Gutiérrez-Arias et al1 undertook an interesting and highly relevant review into the potential efficacy of neuromuscular electrical stimulation to reduce mechanical ventilation duration for patients who are critically ill. The authors should be commended for the amount of work that obviously went in to this review. However, research in the ICU is fraught with difficulty, with high death rates and study participants not reaching primary end points, which typically results in missing data. In taking a study that looks at the use of neuromuscular electrical stimulation to reduce mechanical ventilation duration as an example, in which the intervention period has a fixed duration, the participants who do not reach an end point (in this case, liberation from mechanical ventilation) by the end of the study would normally be treated as censored, that is, they did not wean from mechanical ventilation within the intervention period. Dealing with deaths in a study is more difficult. One option is to also censor these participants when estimating the risk of being liberated from ventilation (and, conversely, to estimate the risk of death). This would result in a cause-specific hazard analysis. Although this approach can be suitable, it is important to note that it assumes that the risks are independent. The fact that a participant has reached one end point is treated as uninformative for the risk of an alternative end point.
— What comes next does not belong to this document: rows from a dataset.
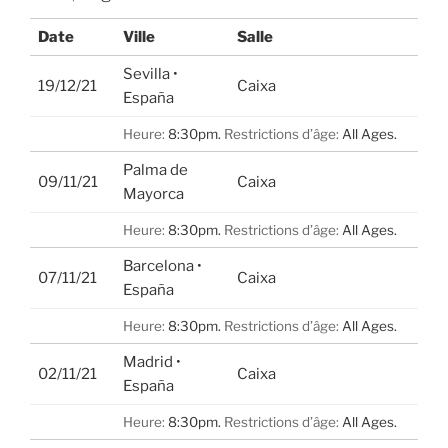
Date
Ville
Salle
Sevilla •
19/12/21
Caixa
España
Heure:
8:30pm.
Restrictions d’âge:
All Ages.
Palma de
09/11/21
Caixa
Mayorca
Heure:
8:30pm.
Restrictions d’âge:
All Ages.
Barcelona •
07/11/21
Caixa
España
Heure:
8:30pm.
Restrictions d’âge:
All Ages.
Madrid •
02/11/21
Caixa
España
Heure:
8:30pm.
Restrictions d’âge:
All Ages.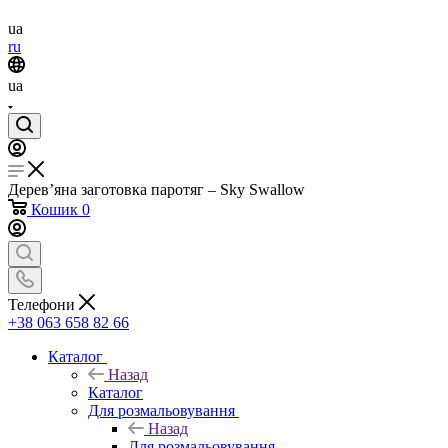
ua
ru
ua
Дерев’яна заготовка паротяг – Sky Swallow
Кошик
0
Телефони
+38 063 658 82 66
Каталог
Назад
Каталог
Для розмальовування
Назад
Для розмальовування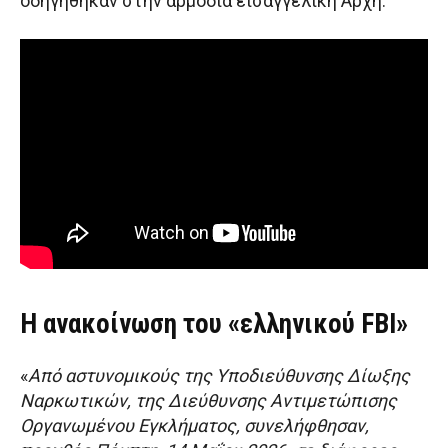
οδηγήθηκαν στην αρμόδια εισαγγελική Αρχή.
Η ανακοίνωση του «ελληνικού FBI»
«
Από αστυνομικούς της Υποδιεύθυνσης Δίωξης
Ναρκωτικών, της Διεύθυνσης Αντιμετώπισης
Οργανωμένου Εγκλήματος, συνελήφθησαν,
Alternatively, the approach of subdistribution hazards by Fine and Gray2 can be used to handle competing risks. Compared with the censoring approach, this method does not treat the competing events as censoring but instead includes these observations in the “at-risk” group. This can be understood as considering the (hypothetical) risk of a person being liberated from mechanical ventilation if the first event (death) had not occurred. The approach by Fine and Gray2 is problematic in the context of a causal analysis but tends to give better predictions than censoring.3 Which type of analysis is more appropriate depends on the context and aims. Both methods can produce misleading results if the model is misspecified, that is, if not all relevant risk factors are included in the model, especially if they affect multiple outcomes.
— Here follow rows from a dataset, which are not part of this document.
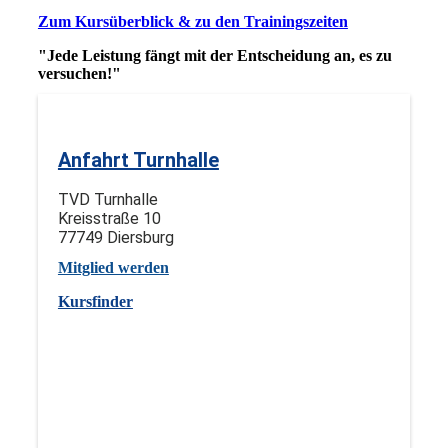
Zum Kursüberblick & zu den Trainingszeiten
"Jede Leistung fängt mit der Entscheidung an, es zu
versuchen!"
Anfahrt Turnhalle
TVD Turnhalle
Kreisstraße 10
77749 Diersburg
Mitglied werden
Kursfinder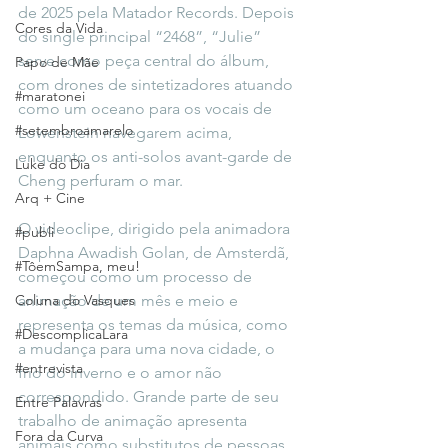
de 2025 pela Matador Records. Depois 
Cores da Vida
do single principal “2468”, “Julie” 
serve como peça central do álbum, 
Papo de Mãe
com drones de sintetizadores atuando 
#maratonei
como um oceano para os vocais de 
#setembroamarelo
Lowenstein navegarem acima, 
enquanto os anti-solos avant-garde de 
Luke do Dia
Cheng perfuram o mar.
Arq + Cine
O videoclipe, dirigido pela animadora 
#publi
Daphna Awadish Golan, de Amsterdã, 
#TôemSampa, meu!
começou como um processo de 
Coluna do Vasques
animação de um mês e meio e 
representa os temas da música, como 
#DescomplicaLara
a mudança para uma nova cidade, o 
#entrevista
frio do inverno e o amor não 
correspondido. Grande parte de seu 
Entre Palavras
trabalho de animação apresenta 
Fora da Curva
animais como substitutos de pessoas.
The scale of the problem of death in ICU studies is highlighted in the recently published study by Gutiérrez-Arias et al.1 In one of their included studies, that by Routsi et al,4 50 of the 142 participants (35.2%) randomized to the study died. Neither Gutiérrez-Arias et al1 nor the authors of the studies reported in the meta-analysis adopted the approach of censoring or subdistribution hazards to account for the proportion of the participants who were either not liberated from mechanical ventilation or died during these studies. Instead, all of these participants were excluded from the analysis. As such, the reporting of the studies in the meta-analysis by Gutiérrez-Arias et al1 is inherently biased, with results only reported for those who were liberated from mechanical ventilation. We suggest that the use of a shared parameter model for the meta-analysis would help to reduce the bias due to competing risks.5
It should also be noted that there are a number of reporting errors in the article of Gutiérrez-Arias et al.1 When considering the mechanical ventilation duration in the intervention and control groups for the study conducted by Dall’Acqua et al,6 the mean ventilation duration for the experimental group is incorrectly reported as 10 days, as opposed to the 7 days reported in the original article. By following the reporting method used by Gutiérrez-Arias et al,1 this correction would further strengthen the significance of the effect of neuromuscular electrical stimulation to reduce mechanical ventilation duration, which the authors currently describe as very weak. It should also be noted that the P value for the study by McCaughey et al7 is incorrectly reported at .40, rather than .04. We hope that this letter provides some insight into how to deal with competing risks in clinical trials, and thank Gutiérrez-Arias et al1 for their interesting article.
Footnotes
- Correspondence: Euan J McCaughey MEng PhD CEng, Neuroscience Research Australia, 139 Barker St, Randwick, New South Wales 2031, Australia. E-mail: e.mccaughey{at}neura.edu.au
Dr McLachlan is employed by Liberate Medical, a medical device company that is developing an abdominal muscle stimulator. Dr McCaughey discloses a relationship with Liberate Medical. Dr Humburg has no conflicts to disclose.